Novel Therapeutic Strategies
The study of novel therapies to manage inflammation and aging in people living with HIV is in its infancy, but Deeks suggested a number of possibilities.
Among the approaches being considered to reduce inflammation include using immune-suppressants (such as prednisone, hydroxyurea, cyclosporine and mycophenolic acid); treating chronic and persistent infections such as hepatitis C virus or CMV; prescribing “intensified” ARV regimens to squash residual HIV replication; employing drugs (such as sevelamer) and supplements (colustrum) to prevent microorganisms from escaping the gut and worsening system inflammation; using Selzentry and other CCR5 receptor antagonists that appear to have anti-inflammatory as well as ARV properties; studying chloroquine, which is used to prevent malaria but has also been shown to reduce chronic immune activation; and using nonsteroidal anti-inflammatories (NSAIDs) such as aspirin, ibuprofen and naproxen.
Deeks also described efforts to enhance CD4 cell renewal in order to thwart premature senescence. This includes the using recombinant human growth hormone such as Serostim to jump-start the ability of the thymus to churn out new CD4 cells. Another possibility being explored is IL-7, being developed by France-based Cytheris, to expand disease-fighting CD4 cells. Truly novel approaches include stem cell transplants to replace HIV-susceptible cells with those resistant to HIV; Esbriet (whose generic name is pirfenidone), a potential compound for fibrotic conditions that has shown promise as an immune-based therapy; and Lupron (leuprolide), a treatment for prostate cancer symptoms that might affect hormones responsible for immune system regulation.

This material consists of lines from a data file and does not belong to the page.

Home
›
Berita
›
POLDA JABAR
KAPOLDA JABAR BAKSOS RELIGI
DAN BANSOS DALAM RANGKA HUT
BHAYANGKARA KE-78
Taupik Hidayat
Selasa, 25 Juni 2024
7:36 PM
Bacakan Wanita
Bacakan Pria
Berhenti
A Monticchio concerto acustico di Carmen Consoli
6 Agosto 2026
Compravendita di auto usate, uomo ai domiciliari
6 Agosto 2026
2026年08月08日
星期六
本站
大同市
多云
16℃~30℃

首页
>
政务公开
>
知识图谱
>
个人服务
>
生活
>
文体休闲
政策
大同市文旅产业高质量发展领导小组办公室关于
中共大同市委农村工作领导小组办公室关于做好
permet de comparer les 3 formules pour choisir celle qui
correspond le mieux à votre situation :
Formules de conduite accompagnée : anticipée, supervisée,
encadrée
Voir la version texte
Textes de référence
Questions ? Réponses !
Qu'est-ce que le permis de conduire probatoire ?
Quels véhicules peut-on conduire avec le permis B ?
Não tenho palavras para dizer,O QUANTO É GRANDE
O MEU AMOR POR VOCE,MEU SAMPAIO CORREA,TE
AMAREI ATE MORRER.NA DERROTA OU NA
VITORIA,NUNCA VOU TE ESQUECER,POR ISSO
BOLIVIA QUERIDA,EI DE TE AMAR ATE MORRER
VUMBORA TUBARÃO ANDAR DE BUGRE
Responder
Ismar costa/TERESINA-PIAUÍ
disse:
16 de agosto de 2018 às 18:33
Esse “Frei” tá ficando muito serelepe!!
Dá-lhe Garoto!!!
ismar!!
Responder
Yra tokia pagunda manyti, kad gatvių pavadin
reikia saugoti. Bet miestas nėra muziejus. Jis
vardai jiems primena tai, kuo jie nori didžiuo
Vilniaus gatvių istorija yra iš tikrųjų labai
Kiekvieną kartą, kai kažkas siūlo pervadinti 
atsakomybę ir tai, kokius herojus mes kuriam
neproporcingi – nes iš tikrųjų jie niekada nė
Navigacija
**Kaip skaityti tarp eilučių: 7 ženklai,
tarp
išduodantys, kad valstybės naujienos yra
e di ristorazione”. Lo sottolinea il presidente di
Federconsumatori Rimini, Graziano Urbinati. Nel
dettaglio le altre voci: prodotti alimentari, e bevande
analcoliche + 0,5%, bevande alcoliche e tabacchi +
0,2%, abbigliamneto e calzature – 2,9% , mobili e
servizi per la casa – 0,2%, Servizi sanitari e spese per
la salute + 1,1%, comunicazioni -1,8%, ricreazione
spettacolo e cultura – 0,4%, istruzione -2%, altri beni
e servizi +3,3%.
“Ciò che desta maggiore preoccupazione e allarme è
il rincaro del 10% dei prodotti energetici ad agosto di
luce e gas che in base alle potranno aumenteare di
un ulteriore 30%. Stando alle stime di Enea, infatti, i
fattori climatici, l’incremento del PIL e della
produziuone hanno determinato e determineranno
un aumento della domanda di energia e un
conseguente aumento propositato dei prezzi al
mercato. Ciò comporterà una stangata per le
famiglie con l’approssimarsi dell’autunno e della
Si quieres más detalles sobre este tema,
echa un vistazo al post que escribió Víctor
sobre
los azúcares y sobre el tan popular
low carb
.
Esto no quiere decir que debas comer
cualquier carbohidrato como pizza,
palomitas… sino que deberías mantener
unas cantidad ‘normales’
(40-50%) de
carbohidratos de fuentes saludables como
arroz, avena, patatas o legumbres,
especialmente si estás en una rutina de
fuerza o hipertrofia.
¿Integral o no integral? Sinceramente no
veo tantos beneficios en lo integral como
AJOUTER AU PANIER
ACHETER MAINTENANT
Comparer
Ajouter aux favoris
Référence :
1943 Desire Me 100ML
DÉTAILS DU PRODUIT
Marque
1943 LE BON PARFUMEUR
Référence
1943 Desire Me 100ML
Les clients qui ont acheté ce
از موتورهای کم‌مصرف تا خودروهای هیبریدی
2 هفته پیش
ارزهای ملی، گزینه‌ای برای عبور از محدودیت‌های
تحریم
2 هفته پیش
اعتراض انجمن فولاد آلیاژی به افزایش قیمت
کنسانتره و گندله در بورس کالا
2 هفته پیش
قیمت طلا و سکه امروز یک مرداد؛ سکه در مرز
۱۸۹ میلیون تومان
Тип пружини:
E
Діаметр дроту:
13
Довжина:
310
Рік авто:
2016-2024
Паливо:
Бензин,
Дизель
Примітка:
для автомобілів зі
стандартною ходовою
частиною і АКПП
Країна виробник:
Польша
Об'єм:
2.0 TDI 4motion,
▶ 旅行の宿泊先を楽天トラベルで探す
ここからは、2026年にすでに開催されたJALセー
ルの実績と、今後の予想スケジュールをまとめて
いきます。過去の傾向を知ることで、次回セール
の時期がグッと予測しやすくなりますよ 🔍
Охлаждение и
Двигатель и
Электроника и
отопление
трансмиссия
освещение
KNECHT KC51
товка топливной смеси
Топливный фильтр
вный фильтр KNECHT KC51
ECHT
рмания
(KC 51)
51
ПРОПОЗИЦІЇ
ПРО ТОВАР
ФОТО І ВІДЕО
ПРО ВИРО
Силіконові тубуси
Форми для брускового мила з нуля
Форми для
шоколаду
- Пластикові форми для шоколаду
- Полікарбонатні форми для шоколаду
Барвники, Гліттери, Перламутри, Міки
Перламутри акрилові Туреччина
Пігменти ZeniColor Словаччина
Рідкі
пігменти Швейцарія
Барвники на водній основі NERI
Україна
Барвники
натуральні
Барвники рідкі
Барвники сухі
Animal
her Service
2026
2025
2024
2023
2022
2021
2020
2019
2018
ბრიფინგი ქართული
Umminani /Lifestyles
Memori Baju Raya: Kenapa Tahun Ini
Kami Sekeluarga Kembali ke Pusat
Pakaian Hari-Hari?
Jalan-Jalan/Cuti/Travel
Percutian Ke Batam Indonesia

Last but not least are anti-aging interventions. Caloric restriction, when not associated with malnutrition, is one possibility—it is one of the few dietary interventions that have been documented to increase lifespan in a variety of species, including rodents and dogs, and may hold similar promise for people living with HIV. There’s also resveratrol, an experimental sirtuin activator that mimics several of the biochemical effects of caloric restriction. Telomerase activators may potentially slow the aging of cells every time they divide, a common occurrence in people living with HIV. Vitamin D and omega-3 fatty acids may also show anti-aging promise, as does the immune-suppressant Serolimus (rapamycin), which was recently shown to prolong survival in mice.
“All have potential,” Deeks said. “They need to be explored in clinical trials.”